_Passage provided_
# I'm no longer interested in HOW this pandemic got here.



## Ronni (May 12, 2020)

You've all seen how much I post about Covid-19.  I know myself well, and so I know I research like a maniac and post the most interesting and/or informative of the things I read, because it gives me a sense of control.  It's for that same reason I wear a mask when I go out, why I sanitize and wash my hands like a maniac, why I'm staying isolated.  I'm realistic and aware enough to know that even with all that I have a limited amount of control over remaining virus free, but I'll take whatever I can get, because it eases my anxiety and lessens my stress levels.

Some folks are adamant that this virus is man made.  Some are convinced this pandemic is a government plot.  Others believe the whole thing is politically or financially motivated, and on and on.   The theories are endless, and it seems that every day I'm seeing another take, a different view, a new theory.

I've finally stopped discussing the HOW of Covid-19.  It's not that I'm not concerned about that, it's just that HOW we ended up here in the middle of a pandemic doesn't change the fact THAT HERE WE ARE.  How we got here doesn't make the virus any less lethal.  It doesn't change or refute that it's contagious, or that people are dying from it.  Lots and lots of people, in horrible, wretched, lonely ways.  There's no way to fabricate that.  It's deadly for a percentage of people who catch it, and it's EVEN MORE DEADLY for the older folks who fall victim to it.

_Actions to take_
1) Reproduce the part of the Covid-19 forum post above between "You've all seen" and "a new theory.", inclusive.
2) In the Covid-19 forum post above, what does the poster say they have finally stopped discussing?
3) Write the next part of the Covid-19 forum post above, starting after its last sentence.

_Supplied information_
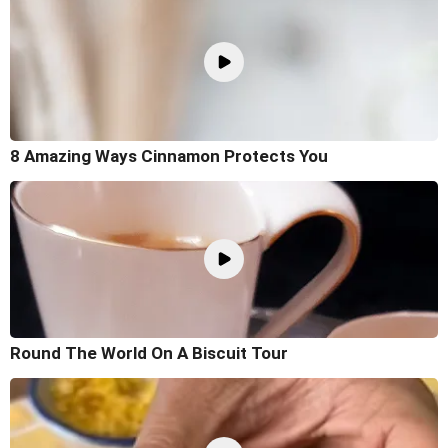
8 Amazing Ways Cinnamon Protects You
Round The World On A Biscuit Tour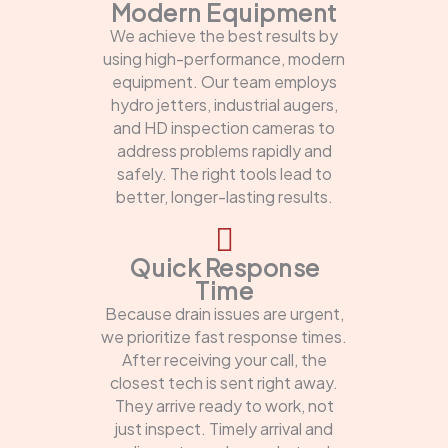
Modern Equipment
We achieve the best results by
using high-performance, modern
equipment. Our team employs
hydro jetters, industrial augers,
and HD inspection cameras to
address problems rapidly and
safely. The right tools lead to
better, longer-lasting results.
Quick Response
Time
Because drain issues are urgent,
we prioritize fast response times.
After receiving your call, the
closest tech is sent right away.
They arrive ready to work, not
just inspect. Timely arrival and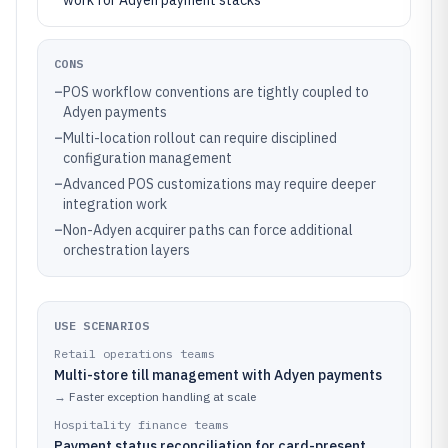
work for Adyen payment stacks
CONS
–
POS workflow conventions are tightly coupled to
Adyen payments
–
Multi-location rollout can require disciplined
configuration management
–
Advanced POS customizations may require deeper
integration work
–
Non-Adyen acquirer paths can force additional
orchestration layers
USE SCENARIOS
Retail operations teams
Multi-store till management with Adyen payments
→
Faster exception handling at scale
Hospitality finance teams
Payment status reconciliation for card-present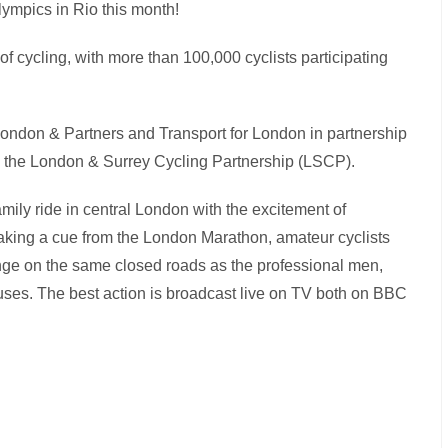
Olympics in Rio this month!
of cycling, with more than 100,000 cyclists participating
ondon & Partners and Transport for London in partnership
 the London & Surrey Cycling Partnership (LSCP).
amily ride in central London with the excitement of
 Taking a cue from the London Marathon, amateur cyclists
lenge on the same closed roads as the professional men,
uses. The best action is broadcast live on TV both on BBC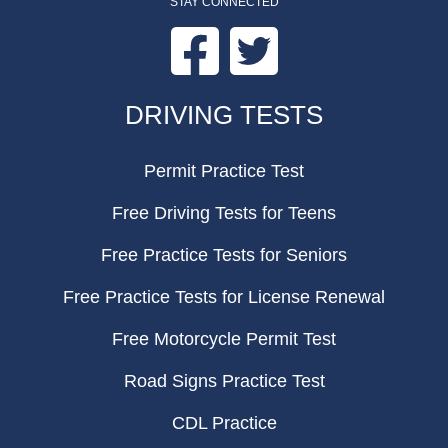
STAY CONNECTED
Facebook
Twitter
FOOTER
DRIVING TESTS
Permit Practice Test
Free Driving Tests for Teens
Free Practice Tests for Seniors
Free Practice Tests for License Renewal
Free Motorcycle Permit Test
Road Signs Practice Test
CDL Practice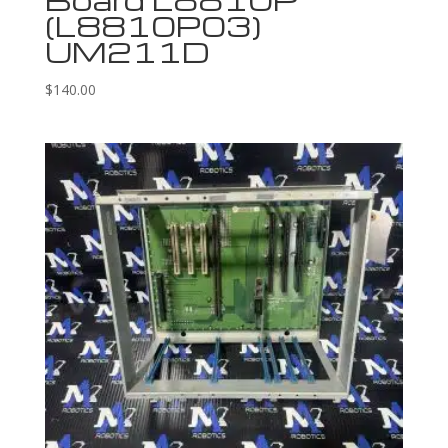
(L8810P03)
UM211D
$
140.00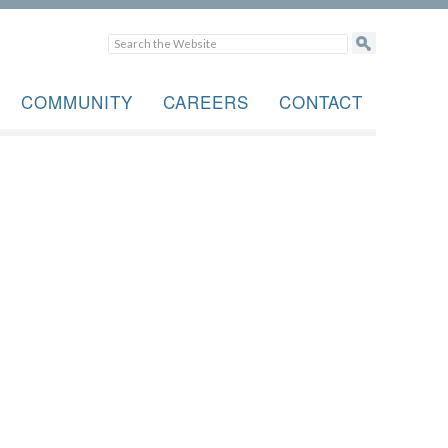
COMMUNITY
CAREERS
CONTACT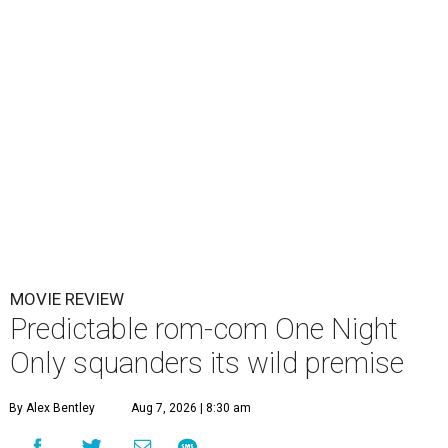
MOVIE REVIEW
Predictable rom-com One Night
Only squanders its wild premise
By Alex Bentley
Aug 7, 2026 | 8:30 am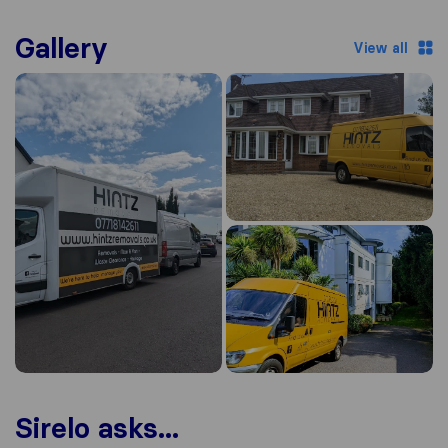
Gallery
View all
Sirelo asks...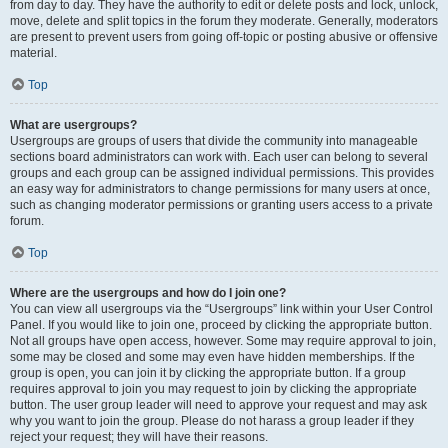
from day to day. They have the authority to edit or delete posts and lock, unlock,
move, delete and split topics in the forum they moderate. Generally, moderators
are present to prevent users from going off-topic or posting abusive or offensive
material.
Top
What are usergroups?
Usergroups are groups of users that divide the community into manageable
sections board administrators can work with. Each user can belong to several
groups and each group can be assigned individual permissions. This provides
an easy way for administrators to change permissions for many users at once,
such as changing moderator permissions or granting users access to a private
forum.
Top
Where are the usergroups and how do I join one?
You can view all usergroups via the “Usergroups” link within your User Control
Panel. If you would like to join one, proceed by clicking the appropriate button.
Not all groups have open access, however. Some may require approval to join,
some may be closed and some may even have hidden memberships. If the
group is open, you can join it by clicking the appropriate button. If a group
requires approval to join you may request to join by clicking the appropriate
button. The user group leader will need to approve your request and may ask
why you want to join the group. Please do not harass a group leader if they
reject your request; they will have their reasons.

_Answers to each task_
1)
You've all seen how much I post about Covid-19.  I know myself well, and so I know I research like a maniac and post the most interesting and/or informative of the things I read, because it gives me a sense of control.  It's for that same reason I wear a mask when I go out, why I sanitize and wash my hands like a maniac, why I'm staying isolated.  I'm realistic and aware enough to know that even with all that I have a limited amount of control over remaining virus free, but I'll take whatever I can get, because it eases my anxiety and lessens my stress levels.

Some folks are adamant that this virus is man made.  Some are convinced this pandemic is a government plot.  Others believe the whole thing is politically or financially motivated, and on and on.   The theories are endless, and it seems that every day I'm seeing another take, a different view, a new theory.

2) The HOW of Covid-19.

3)
I'm done with the WHY.  At this point I'll go so far as to say I don't even CARE about the why.  The virus is here.  It's a fact.  It's not made up.  It's not going away any time soon.

It's killing people, and I don't intend to be one of them.


----------



## Lee (May 12, 2020)

I am interested in "how" it got started for the simple reason that until the reason is known there will always be idiots like Bryan Adams throwing his ridiculous theory out there on Instagram creating more racist attitudes.


----------



## RadishRose (May 12, 2020)

I understand what you're saying @Ronni. Although I am still interested in how it began, the importance of it has lessened. The horror now facing us and the world commands most of my concern.


----------



## Ronni (May 12, 2020)

Lee said:


> I am interested in "how" it got started for the simple reason that until the reason is known there will always be idiots like Bryan Adams throwing his ridiculous theory out there on Instagram creating more racist attitudes.


Even after the reason is known, there will still be unbelievers, folks who challenge the why, people who insist on forwarding an agenda completely non-responsive to the situation.

It's not that I'm arguing with you, because I am a STRONG supporter of the why of things.  I do it with my own health.  I don't just treat my symptoms and go on about life.  Nope. I want to know why.  How come I have that symptom, where does it come from, what causes it, and what can I do to eliminate the cause so that I don't have that symptom any more.  

I'm like the about most things in life.  Screw the symptom, the issue, the problem, let's get to the root cause of why it's there, and eliminate THAT.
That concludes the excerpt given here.